Philippe Snel constate rapidement le changement, notamment dans le secteur des affaires. “La majorité des filiales chinoises, appartenant à des multinationales occidentales, ont été maintenues à flot au cours des trois dernières années par une direction locale, et souvent avec beaucoup de succès. Cette direction locale ne laissera pas facilement s’échapper cette indépendance acquise. L’époque où les sièges sociaux à l’étranger pouvaient imposer leurs décisions concernant l’approvisionnement et la production est révolue. Les plans locaux auront désormais la priorité.”

Les hommes d’affaires occidentaux devront également présenter des arguments solides pour être pris au sérieux, a déclaré M. Snel. “Par exemple, ne pensez pas : ‘Je suis fournisseur d’une grande entreprise en Europe ou aux États-Unis, donc je pourrai sous-traiter à des entreprises chinoises’. Au cours des trois dernières années, de nombreuses entreprises chinoises ont remplacé leurs fournitures européennes ou américaines par des produits chinois moins chers, de qualité raisonnable, avec des coûts de transport beaucoup plus faibles, et donc plus de bénéfices. La Chine ne sera plus dupe. La dépendance unilatérale à l’égard des entreprises occidentales disparaitra. Désormais, il s’agit d’interdépendance. Alors que de nombreux entrepreneurs européens et américains parlent de ramener la production sur le marché national, je n’ai encore rien vu de semblable se produire. Pour la production de composants de haute technologie, il n’y a pas mieux que la Chine pour le moment.”
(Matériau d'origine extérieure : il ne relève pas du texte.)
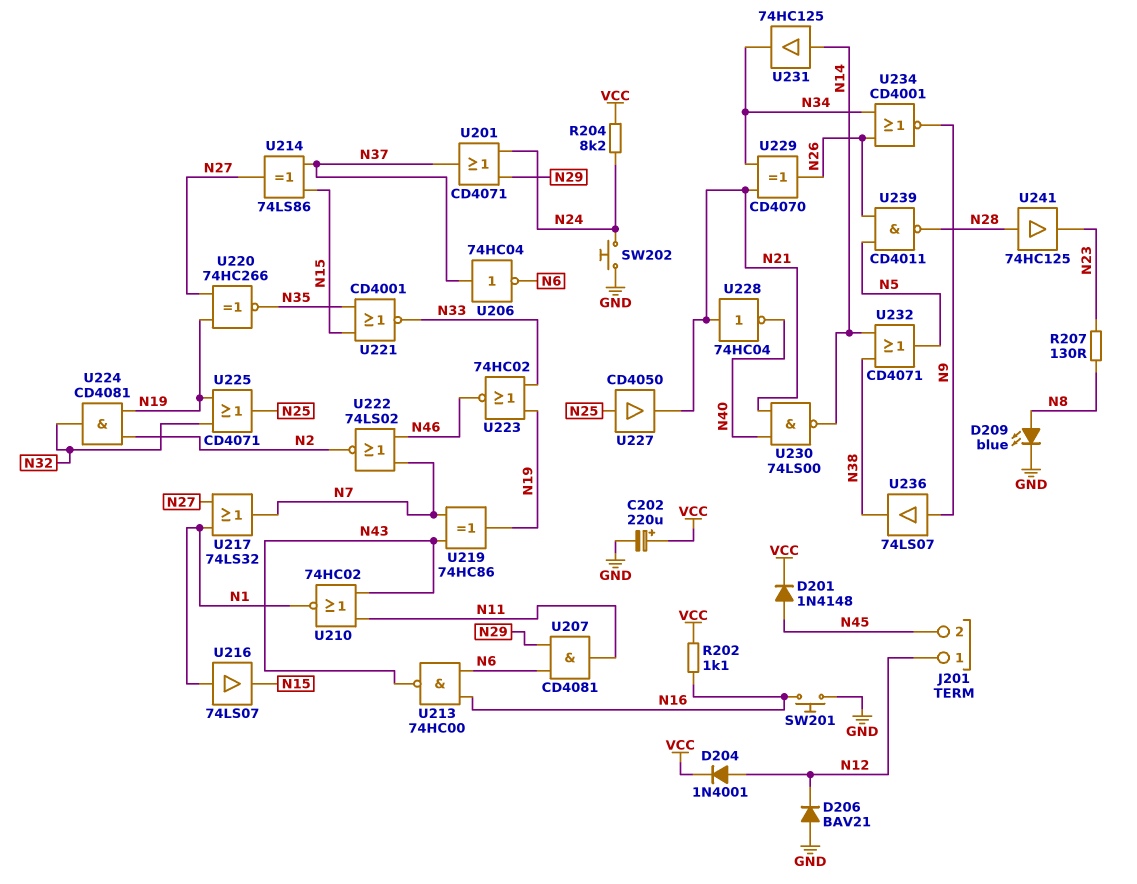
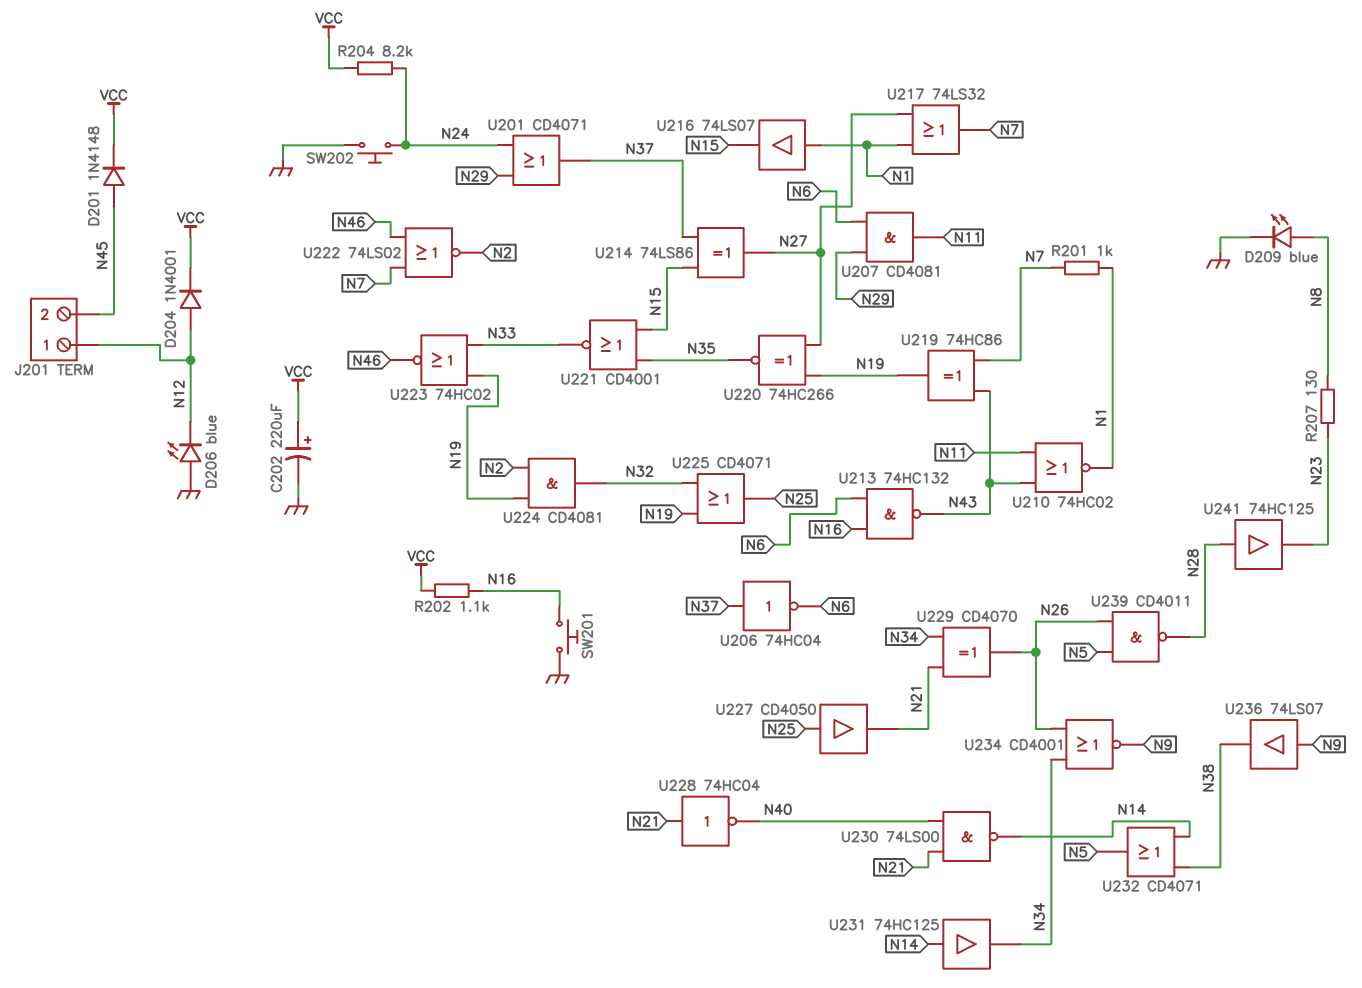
D206: diode BAV21 (A GND, K N12) -> LED blue (A GND, K N12)
R201: none -> 1k (N1, N7)
U213: NAND 74HC00 (in N6, in N16, out N43) -> NAND 74HC132 (in N6, in N16, out N43)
Le consommateur chinois revient en force

Les fermetures et l’incertitude ont maintenu la consommation chinoise dans l’expectative. Les consommateurs chinois ont beaucoup de retard à rattraper et n’hésiteront pas, a déclaré M. Snel. “On aura l’impression que le plus grand supermarché du monde rouvre ses portes. Mais les Chinois ne chercheront pas seulement des produits de consommation. De plus en plus de Chinois se rendent compte que la vie ne se résume pas à travailler dur, à gagner de l’argent et à acheter des produits. Cela ouvre bien des possibilités pour les entreprises opérant dans les secteurs du sport et des loisirs. Une chose est sûre : l’Occident a pu ignorer la Chine pendant trois ans, sans pour autant la faire disparaître.”